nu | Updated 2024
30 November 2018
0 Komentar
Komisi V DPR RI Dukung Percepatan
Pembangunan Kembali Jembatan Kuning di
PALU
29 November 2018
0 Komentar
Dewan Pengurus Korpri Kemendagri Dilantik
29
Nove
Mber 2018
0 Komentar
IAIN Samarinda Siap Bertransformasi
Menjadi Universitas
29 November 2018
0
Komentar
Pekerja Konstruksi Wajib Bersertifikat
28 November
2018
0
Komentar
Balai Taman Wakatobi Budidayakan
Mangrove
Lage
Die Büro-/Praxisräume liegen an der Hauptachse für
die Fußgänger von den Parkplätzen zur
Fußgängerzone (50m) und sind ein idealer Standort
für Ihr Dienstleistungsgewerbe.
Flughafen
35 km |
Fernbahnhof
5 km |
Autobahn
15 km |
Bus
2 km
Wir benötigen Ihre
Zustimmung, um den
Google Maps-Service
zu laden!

...

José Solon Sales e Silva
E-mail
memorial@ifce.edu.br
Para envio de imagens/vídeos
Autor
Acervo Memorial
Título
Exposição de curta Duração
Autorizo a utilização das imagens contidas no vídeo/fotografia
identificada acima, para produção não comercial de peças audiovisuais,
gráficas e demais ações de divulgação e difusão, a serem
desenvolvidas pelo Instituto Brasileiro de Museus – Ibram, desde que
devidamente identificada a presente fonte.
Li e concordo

| EXERCISE BRIEF |
Retype, in the same exact form, the lines of the material above from the line holding "Para envio de imagens/vídeos" through the line holding "Li e concordo".

| ANSWER BELOW |
Para envio de imagens/vídeos
Autor
Acervo Memorial
Título
Exposição de curta Duração
Autorizo a utilização das imagens contidas no vídeo/fotografia
identificada acima, para produção não comercial de peças audiovisuais,
gráficas e demais ações de divulgação e difusão, a serem
desenvolvidas pelo Instituto Brasileiro de Museus – Ibram, desde que
devidamente identificada a presente fonte.
Li e concordo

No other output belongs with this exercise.